Badan-badan seperti Badan Pengawas Obat dan Makanan (FDA) di Amerika Serikat, European Food Safety Authority (EFSA) di Uni Eropa, Food Standards Australia New Zealand (FSANZ) di Australia, dan badan regulasi pangan di banyak negara lainnya, telah memberikan persetujuan untuk penggunaan aspartam sebagai pemanis buatan dalam makanan dan minuman.
WHO juga pernah merekomendasikan penggunaan aspartam dengan menetapkan batas asupan harian yang boleh digunakan adalah sebesar 40 mg per kilogram berat badan per hari. Artinya jumlah aspartam yang dianggap aman untuk dikonsumsi setiap hari adalah 40 mg dari tiap kilogram berat badan.
Di Indonesia, aspartam telah diuji dan dinilai oleh BPOM untuk menentukan dosis yang diperbolehkan dan batas aman (Acceptable Daily Intake/ADI) untuk dikonsumsi. Dalam uji coba tersebut, aspartam diputuskan boleh dan aman untuk dikonsumsi dalam dibatas yang ditetapkan.
Salah satu kelompok yang dianggap mendapat manfaat dari penggunaan aspartam adalah penderita diabetes. Aspartam tidak meningkatkan kadar gula darah, sehingga aman dikonsumsi oleh mereka yang perlu memantau asupan gula. Pilihan makanan manis menjadi lebih beragam bagi penderita diabetes tanpa khawatir memengaruhi kadar gula darah.
Selain kelompok diabetes, mereka yang fokus pada upaya menjaga kesehatan gigi juga mendapat keuntungan dari penggunaan aspartam. Pemanis ini tidak menyebabkan pembentukan plak pada gigi dan tidak memberikan nutrisi bagi bakteri mulut yang dapat menyebabkan karies gigi. Oleh karena itu, makanan dan minuman yang menggunakan aspartam dianggap dapat membantu menjaga kesehatan gigi.
Penggunaan aspartam juga memberikan manfaat bagi mereka yang memiliki masalah obesitas atau berat badan.
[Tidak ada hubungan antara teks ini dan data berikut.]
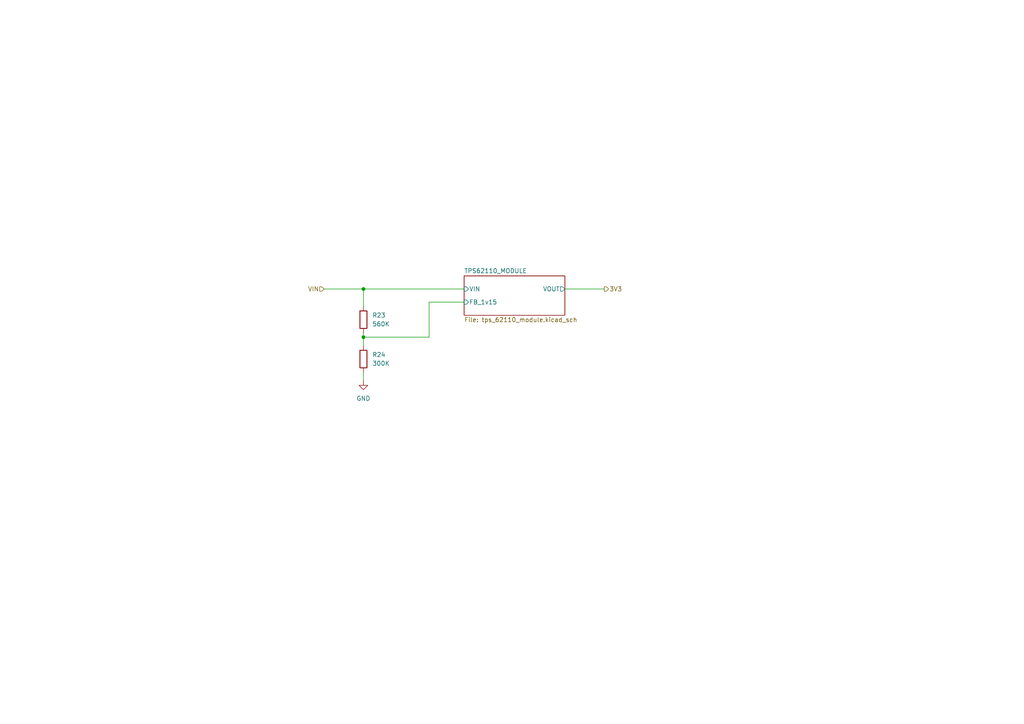
<source format=kicad_sch>
(kicad_sch (version 20211123) (generator eeschema)

  (uuid 23177468-9dd7-4b08-9384-4f300ac9475c)

  (paper "A4")

  

  (junction (at 105.41 83.82) (diameter 0) (color 0 0 0 0)
    (uuid 0eac1685-6cac-491e-b4a7-5ea70cf29d1a)
  )
  (junction (at 105.41 97.79) (diameter 0) (color 0 0 0 0)
    (uuid 3a85be5a-bb93-4df9-91d9-760f98e88f7d)
  )

  (wire (pts (xy 105.41 97.79) (xy 124.46 97.79))
    (stroke (width 0) (type default) (color 0 0 0 0))
    (uuid 1108f1e9-d576-4d8b-9dda-d26e0b9e676e)
  )
  (wire (pts (xy 124.46 97.79) (xy 124.46 87.63))
    (stroke (width 0) (type default) (color 0 0 0 0))
    (uuid 1f88db6d-cf3d-4df7-9800-93d974547904)
  )
  (wire (pts (xy 93.98 83.82) (xy 105.41 83.82))
    (stroke (width 0) (type default) (color 0 0 0 0))
    (uuid 2dd0d4ae-c8ca-489f-a67c-bb394d894c6b)
  )
  (wire (pts (xy 105.41 97.79) (xy 105.41 100.33))
    (stroke (width 0) (type default) (color 0 0 0 0))
    (uuid 364eb8fa-56d8-41e5-a10a-bf2816563b47)
  )
  (wire (pts (xy 163.83 83.82) (xy 175.26 83.82))
    (stroke (width 0) (type default) (color 0 0 0 0))
    (uuid 5a03db1f-ff7c-4876-8bf6-13d5e2feee57)
  )
  (wire (pts (xy 124.46 87.63) (xy 134.62 87.63))
    (stroke (width 0) (type default) (color 0 0 0 0))
    (uuid 89684f2f-1a6b-4d00-a25b-87aea7940357)
  )
  (wire (pts (xy 105.41 110.49) (xy 105.41 107.95))
    (stroke (width 0) (type default) (color 0 0 0 0))
    (uuid 8b3c5971-cbac-4543-b86f-fd0ba50c8f5f)
  )
  (wire (pts (xy 105.41 88.9) (xy 105.41 83.82))
    (stroke (width 0) (type default) (color 0 0 0 0))
    (uuid a21150f0-92d3-41e0-b05c-7b8c226972d2)
  )
  (wire (pts (xy 105.41 83.82) (xy 134.62 83.82))
    (stroke (width 0) (type default) (color 0 0 0 0))
    (uuid cf460ed0-e6a6-46ee-9d13-a2791bae34d9)
  )
  (wire (pts (xy 105.41 96.52) (xy 105.41 97.79))
    (stroke (width 0) (type default) (color 0 0 0 0))
    (uuid cf9a630b-873c-4821-bf85-67e50d5a6f4f)
  )

  (hierarchical_label "3V3" (shape output) (at 175.26 83.82 0)
    (effects (font (size 1.27 1.27)) (justify left))
    (uuid 9f72974b-fc18-4a76-a704-0c2adfe0d43e)
  )
  (hierarchical_label "VIN" (shape input) (at 93.98 83.82 180)
    (effects (font (size 1.27 1.27)) (justify right))
    (uuid e46d3a58-5823-4993-ab49-875e26b6d4c1)
  )

  (symbol (lib_id "Device:R") (at 105.41 92.71 0) (unit 1)
    (in_bom yes) (on_board yes) (fields_autoplaced)
    (uuid 6c8e9b1b-89bd-4ee5-9308-973527713eae)
    (property "Reference" "R23" (id 0) (at 107.95 91.4399 0)
      (effects (font (size 1.27 1.27)) (justify left))
    )
    (property "Value" "560K" (id 1) (at 107.95 93.9799 0)
      (effects (font (size 1.27 1.27)) (justify left))
    )
    (property "Footprint" "Resistor_SMD:R_1206_3216Metric" (id 2) (at 103.632 92.71 90)
      (effects (font (size 1.27 1.27)) hide)
    )
    (property "Datasheet" "~" (id 3) (at 105.41 92.71 0)
      (effects (font (size 1.27 1.27)) hide)
    )
    (pin "1" (uuid b1797deb-c815-46b7-b98f-0d9fa5927495))
    (pin "2" (uuid 97d36776-ff1f-4db4-8226-ce0909ca2994))
  )

  (symbol (lib_id "Device:R") (at 105.41 104.14 0) (unit 1)
    (in_bom yes) (on_board yes) (fields_autoplaced)
    (uuid a804108a-aced-4189-aa87-b0cde47bdc62)
    (property "Reference" "R24" (id 0) (at 107.95 102.8699 0)
      (effects (font (size 1.27 1.27)) (justify left))
    )
    (property "Value" "300K" (id 1) (at 107.95 105.4099 0)
      (effects (font (size 1.27 1.27)) (justify left))
    )
    (property "Footprint" "Resistor_SMD:R_1206_3216Metric" (id 2) (at 103.632 104.14 90)
      (effects (font (size 1.27 1.27)) hide)
    )
    (property "Datasheet" "~" (id 3) (at 105.41 104.14 0)
      (effects (font (size 1.27 1.27)) hide)
    )
    (pin "1" (uuid 9f334977-2666-44d8-9fac-85585c771d96))
    (pin "2" (uuid 88cf29cb-20d6-4763-8379-20516417eb94))
  )

  (symbol (lib_id "power:GND") (at 105.41 110.49 0) (unit 1)
    (in_bom yes) (on_board yes) (fields_autoplaced)
    (uuid e140f01b-f366-441e-93d2-6ede6e5a551c)
    (property "Reference" "#PWR049" (id 0) (at 105.41 116.84 0)
      (effects (font (size 1.27 1.27)) hide)
    )
    (property "Value" "GND" (id 1) (at 105.41 115.57 0))
    (property "Footprint" "" (id 2) (at 105.41 110.49 0)
      (effects (font (size 1.27 1.27)) hide)
    )
    (property "Datasheet" "" (id 3) (at 105.41 110.49 0)
      (effects (font (size 1.27 1.27)) hide)
    )
    (pin "1" (uuid 97d50466-2e1a-4027-8a95-01cb1c0fd1b4))
  )

  (sheet (at 134.62 80.01) (size 29.21 11.43) (fields_autoplaced)
    (stroke (width 0.1524) (type solid) (color 0 0 0 0))
    (fill (color 0 0 0 0.0000))
    (uuid f9aa2f7d-62c7-45ed-af35-65e9b09f9142)
    (property "Sheet name" "TPS62110_MODULE" (id 0) (at 134.62 79.2984 0)
      (effects (font (size 1.27 1.27)) (justify left bottom))
    )
    (property "Sheet file" "tps_62110_module.kicad_sch" (id 1) (at 134.62 92.0246 0)
      (effects (font (size 1.27 1.27)) (justify left top))
    )
    (pin "VIN" input (at 134.62 83.82 180)
      (effects (font (size 1.27 1.27)) (justify left))
      (uuid 36f8d282-cc9c-4f37-aa86-3c3dc3e1b121)
    )
    (pin "VOUT" output (at 163.83 83.82 0)
      (effects (font (size 1.27 1.27)) (justify right))
      (uuid 0e603487-e235-45fa-9990-731422dfe32b)
    )
    (pin "FB_1v15" input (at 134.62 87.63 180)
      (effects (font (size 1.27 1.27)) (justify left))
      (uuid faba344d-3f41-4ae9-a4b9-f3156994dd3b)
    )
  )
)

</source>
Makanan dan minuman rendah kalori atau diet yang menggunakan aspartam, membantu mereka menikmati rasa manis tanpa memperbesar asupan kalori yang tidak diinginkan.
Meskipun telah banyak penelitian yang membuktikan keamanan aspartam, ada beberapa kontroversi dan perdebatan seputar efek sampingnya. Kebanyakan populasi dapat mengonsumsi aspartam dengan aman, kecuali bagi individu yang memiliki kondisi fenilketonuria (PKU), sebuah kelainan genetik yang mengganggu metabolisme fenilalanin.
Seperti diketahui, fenilalanin berperan dalam pembentukan hormon dopamin yang berfungsi untuk memperbaiki suasana hati dan meredakan kecemasan.
Sebagian orang memang bisa memiliki sensitivitas terhadap aspartam atau memiliki kondisi medis tertentu yang membuat mereka harus membatasi konsumsinya. Beberapa studi ilmiah menunjukkan adanya potensi efek samping seperti sakit kepala, gangguan tidur, dan masalah neurologis lainnya. Namun penelitian lebih lanjut tetap masih diperlukan untuk memahami lebih jauh tentang dampak potensialnya.
Sebaiknya, jika Anda memiliki kekhawatiran tentang penggunaan aspartam atau memiliki kondisi medis tertentu, disarankan untuk berkonsultasi dengan dokter atau ahli gizi yang kompeten untuk mendapatkan informasi yang lebih akurat dan sesuai dengan kebutuhan pribadi Anda. Teliti dan cermati juga label kemasan makanan untuk mengetahui seberapa banyak kandungan pemanis buatan yang digunakan pada produk.
Penting untuk diingat bahwa penggunaan aspartam sebaiknya tetap sesuai dengan jumlah yang disarankan dan sesuai dengan kebutuhan pribadi. Dengan pemahaman yang tepat, aspartam dapat menjadi pilihan pemanis rendah kalori yang aman dan bermanfaat untuk dikonsumsi.